## Assignment
Start at the line in the entries below that contains "camera: 65 degrees right, 5 degrees up", stop at the line that contains "white cart [240,370,332,500]", and output exactly the lines in that span, both ends included.

## Given data
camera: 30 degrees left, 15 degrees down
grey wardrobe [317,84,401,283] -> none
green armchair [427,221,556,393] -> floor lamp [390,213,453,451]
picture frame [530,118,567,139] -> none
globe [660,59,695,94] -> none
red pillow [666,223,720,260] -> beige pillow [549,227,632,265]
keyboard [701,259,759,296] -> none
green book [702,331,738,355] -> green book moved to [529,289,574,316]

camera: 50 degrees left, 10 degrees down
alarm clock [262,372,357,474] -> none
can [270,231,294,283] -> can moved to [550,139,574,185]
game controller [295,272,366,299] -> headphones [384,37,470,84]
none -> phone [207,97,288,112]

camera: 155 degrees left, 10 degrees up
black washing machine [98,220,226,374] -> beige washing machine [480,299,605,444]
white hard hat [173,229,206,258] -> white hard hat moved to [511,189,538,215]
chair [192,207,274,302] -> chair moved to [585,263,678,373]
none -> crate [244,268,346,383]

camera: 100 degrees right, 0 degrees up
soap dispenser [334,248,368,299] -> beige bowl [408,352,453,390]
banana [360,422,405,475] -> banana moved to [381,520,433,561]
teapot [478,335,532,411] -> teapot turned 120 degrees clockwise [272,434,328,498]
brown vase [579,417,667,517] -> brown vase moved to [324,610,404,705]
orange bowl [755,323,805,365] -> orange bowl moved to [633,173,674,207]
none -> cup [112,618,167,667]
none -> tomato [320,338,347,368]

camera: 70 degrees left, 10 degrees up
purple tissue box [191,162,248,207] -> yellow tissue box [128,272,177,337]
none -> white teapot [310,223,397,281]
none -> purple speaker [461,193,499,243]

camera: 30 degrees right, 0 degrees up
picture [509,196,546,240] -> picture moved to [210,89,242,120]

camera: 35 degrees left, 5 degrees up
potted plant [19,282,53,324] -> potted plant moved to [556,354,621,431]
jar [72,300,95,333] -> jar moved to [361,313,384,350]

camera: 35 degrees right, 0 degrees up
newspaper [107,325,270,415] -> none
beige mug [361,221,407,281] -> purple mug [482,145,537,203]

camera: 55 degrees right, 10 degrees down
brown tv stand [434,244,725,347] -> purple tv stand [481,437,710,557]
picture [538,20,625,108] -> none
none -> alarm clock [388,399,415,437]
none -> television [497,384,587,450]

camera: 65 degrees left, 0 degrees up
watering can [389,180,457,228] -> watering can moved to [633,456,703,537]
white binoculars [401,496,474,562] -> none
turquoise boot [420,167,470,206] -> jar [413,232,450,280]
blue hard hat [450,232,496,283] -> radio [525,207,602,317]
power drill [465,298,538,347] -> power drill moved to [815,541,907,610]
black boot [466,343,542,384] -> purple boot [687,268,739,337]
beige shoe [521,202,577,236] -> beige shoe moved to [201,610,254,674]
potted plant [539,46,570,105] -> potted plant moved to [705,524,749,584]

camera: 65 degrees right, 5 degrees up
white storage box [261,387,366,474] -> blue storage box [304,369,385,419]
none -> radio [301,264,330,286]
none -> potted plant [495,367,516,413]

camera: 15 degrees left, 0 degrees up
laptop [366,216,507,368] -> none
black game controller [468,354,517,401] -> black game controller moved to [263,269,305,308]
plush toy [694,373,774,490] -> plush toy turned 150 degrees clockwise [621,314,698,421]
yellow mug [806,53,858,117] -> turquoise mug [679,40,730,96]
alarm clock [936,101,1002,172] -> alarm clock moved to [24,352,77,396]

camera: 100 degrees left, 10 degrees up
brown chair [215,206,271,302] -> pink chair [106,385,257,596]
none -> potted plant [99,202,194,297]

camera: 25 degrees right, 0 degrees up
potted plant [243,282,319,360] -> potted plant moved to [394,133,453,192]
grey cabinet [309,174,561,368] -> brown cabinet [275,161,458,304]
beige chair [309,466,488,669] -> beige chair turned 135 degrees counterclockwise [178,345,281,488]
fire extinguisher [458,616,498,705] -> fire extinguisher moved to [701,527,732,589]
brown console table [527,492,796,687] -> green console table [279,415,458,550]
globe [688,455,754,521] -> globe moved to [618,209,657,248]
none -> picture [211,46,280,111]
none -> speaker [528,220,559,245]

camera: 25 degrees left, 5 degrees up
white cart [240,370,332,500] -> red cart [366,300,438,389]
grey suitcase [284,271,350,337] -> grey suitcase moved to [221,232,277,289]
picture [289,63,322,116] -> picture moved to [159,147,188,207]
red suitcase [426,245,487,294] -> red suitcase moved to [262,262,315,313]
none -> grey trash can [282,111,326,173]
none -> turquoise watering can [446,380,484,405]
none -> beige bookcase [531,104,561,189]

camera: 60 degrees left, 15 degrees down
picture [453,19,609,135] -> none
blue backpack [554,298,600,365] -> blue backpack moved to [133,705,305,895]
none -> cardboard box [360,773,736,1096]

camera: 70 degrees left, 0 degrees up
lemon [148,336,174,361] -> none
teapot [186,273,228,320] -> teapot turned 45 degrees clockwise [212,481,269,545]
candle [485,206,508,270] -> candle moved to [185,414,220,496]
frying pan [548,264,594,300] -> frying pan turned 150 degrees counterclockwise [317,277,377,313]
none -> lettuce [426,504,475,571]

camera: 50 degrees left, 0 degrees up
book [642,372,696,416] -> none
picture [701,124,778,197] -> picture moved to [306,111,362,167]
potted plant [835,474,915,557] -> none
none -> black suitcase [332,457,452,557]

## Finished exercise
camera: 65 degrees right, 5 degrees up
white storage box [261,387,366,474] -> blue storage box [304,369,385,419]
none -> radio [301,264,330,286]
none -> potted plant [495,367,516,413]

camera: 15 degrees left, 0 degrees up
laptop [366,216,507,368] -> none
black game controller [468,354,517,401] -> black game controller moved to [263,269,305,308]
plush toy [694,373,774,490] -> plush toy turned 150 degrees clockwise [621,314,698,421]
yellow mug [806,53,858,117] -> turquoise mug [679,40,730,96]
alarm clock [936,101,1002,172] -> alarm clock moved to [24,352,77,396]

camera: 100 degrees left, 10 degrees up
brown chair [215,206,271,302] -> pink chair [106,385,257,596]
none -> potted plant [99,202,194,297]

camera: 25 degrees right, 0 degrees up
potted plant [243,282,319,360] -> potted plant moved to [394,133,453,192]
grey cabinet [309,174,561,368] -> brown cabinet [275,161,458,304]
beige chair [309,466,488,669] -> beige chair turned 135 degrees counterclockwise [178,345,281,488]
fire extinguisher [458,616,498,705] -> fire extinguisher moved to [701,527,732,589]
brown console table [527,492,796,687] -> green console table [279,415,458,550]
globe [688,455,754,521] -> globe moved to [618,209,657,248]
none -> picture [211,46,280,111]
none -> speaker [528,220,559,245]

camera: 25 degrees left, 5 degrees up
white cart [240,370,332,500] -> red cart [366,300,438,389]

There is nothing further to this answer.